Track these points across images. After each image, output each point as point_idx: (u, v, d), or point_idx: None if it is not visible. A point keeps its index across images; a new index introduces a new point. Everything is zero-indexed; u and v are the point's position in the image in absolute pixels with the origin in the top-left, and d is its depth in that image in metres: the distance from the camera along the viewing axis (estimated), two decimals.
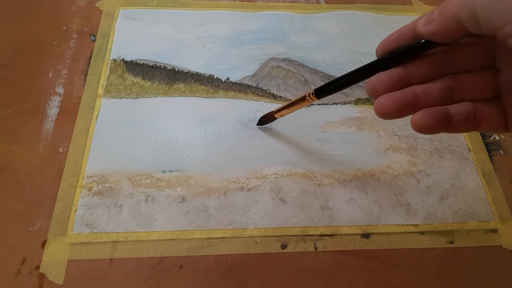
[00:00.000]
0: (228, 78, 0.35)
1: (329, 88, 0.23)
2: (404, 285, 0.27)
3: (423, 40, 0.17)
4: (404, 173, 0.31)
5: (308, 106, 0.34)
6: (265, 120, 0.32)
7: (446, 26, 0.16)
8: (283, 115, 0.30)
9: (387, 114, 0.18)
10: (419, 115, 0.17)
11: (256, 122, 0.33)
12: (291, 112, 0.29)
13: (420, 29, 0.17)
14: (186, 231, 0.28)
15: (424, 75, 0.18)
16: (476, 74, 0.18)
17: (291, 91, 0.35)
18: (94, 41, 0.37)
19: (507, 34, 0.14)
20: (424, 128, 0.17)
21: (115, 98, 0.33)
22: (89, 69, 0.35)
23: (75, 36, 0.37)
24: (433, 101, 0.18)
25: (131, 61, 0.36)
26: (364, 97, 0.35)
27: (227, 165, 0.31)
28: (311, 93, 0.24)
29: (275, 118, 0.31)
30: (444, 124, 0.17)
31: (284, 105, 0.29)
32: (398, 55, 0.18)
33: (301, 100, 0.26)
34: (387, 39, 0.19)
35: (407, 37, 0.18)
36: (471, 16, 0.14)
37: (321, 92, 0.23)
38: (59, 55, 0.36)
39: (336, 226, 0.29)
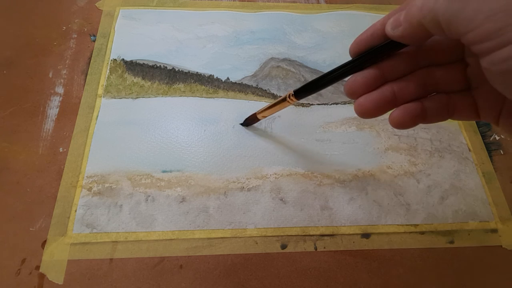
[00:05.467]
0: (228, 78, 0.35)
1: (308, 88, 0.24)
2: (404, 285, 0.27)
3: (391, 41, 0.18)
4: (404, 173, 0.31)
5: (306, 106, 0.34)
6: (250, 121, 0.32)
7: (412, 30, 0.16)
8: (266, 116, 0.30)
9: (368, 114, 0.19)
10: (396, 113, 0.18)
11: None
12: (273, 113, 0.29)
13: (389, 31, 0.17)
14: (186, 231, 0.28)
15: (398, 72, 0.19)
16: (447, 67, 0.19)
17: None
18: (94, 41, 0.37)
19: (469, 41, 0.14)
20: (402, 124, 0.18)
21: (115, 98, 0.33)
22: (89, 69, 0.35)
23: (75, 36, 0.37)
24: (410, 96, 0.19)
25: (131, 61, 0.36)
26: None
27: (227, 165, 0.31)
28: (290, 94, 0.25)
29: (258, 119, 0.31)
30: (420, 118, 0.18)
31: (266, 107, 0.29)
32: (371, 56, 0.19)
33: (282, 101, 0.27)
34: (359, 39, 0.19)
35: (379, 37, 0.18)
36: (435, 23, 0.15)
37: (300, 92, 0.24)
38: (59, 55, 0.36)
39: (336, 226, 0.29)
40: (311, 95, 0.25)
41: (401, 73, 0.19)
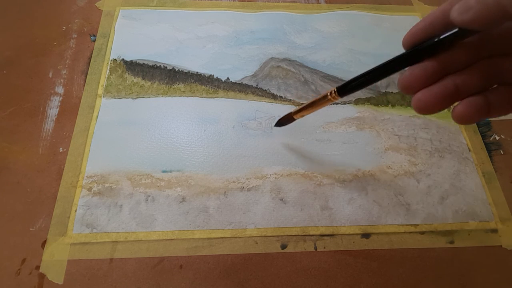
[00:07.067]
0: (228, 78, 0.35)
1: (353, 85, 0.21)
2: (404, 285, 0.27)
3: (458, 29, 0.16)
4: (404, 173, 0.31)
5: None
6: (284, 121, 0.31)
7: (487, 13, 0.14)
8: (304, 115, 0.28)
9: (429, 109, 0.18)
10: (460, 107, 0.17)
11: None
12: (311, 113, 0.27)
13: (455, 17, 0.15)
14: (186, 231, 0.28)
15: (459, 64, 0.17)
16: None
17: (291, 91, 0.35)
18: (94, 41, 0.37)
19: None
20: (467, 119, 0.17)
21: (115, 98, 0.33)
22: (89, 69, 0.35)
23: (75, 36, 0.37)
24: (473, 89, 0.17)
25: (131, 61, 0.36)
26: (364, 97, 0.35)
27: (227, 165, 0.31)
28: (333, 91, 0.22)
29: (294, 119, 0.29)
30: (485, 112, 0.17)
31: (303, 106, 0.27)
32: (433, 46, 0.17)
33: (323, 100, 0.24)
34: (416, 28, 0.18)
35: (439, 26, 0.17)
36: None
37: (345, 89, 0.22)
38: (59, 55, 0.36)
39: (336, 226, 0.29)
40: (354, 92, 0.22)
41: (462, 65, 0.17)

• Work task
Restate word for word each line from the top of the listing down to and including the line that holds "1: (329, 88, 0.23)". Drop any pictures.

• Completed task
Track these points across images. After each image, output each point as point_idx: (u, v, d), or point_idx: None if it is not visible. A point keeps its index across images; a new index introduces a new point. Everything is zero-indexed; u and v are the point's position in the image in absolute pixels with the origin in the top-left, and d is its depth in that image in metres: the distance from the camera along the viewing axis (estimated), two decimals.
[00:00.000]
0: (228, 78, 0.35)
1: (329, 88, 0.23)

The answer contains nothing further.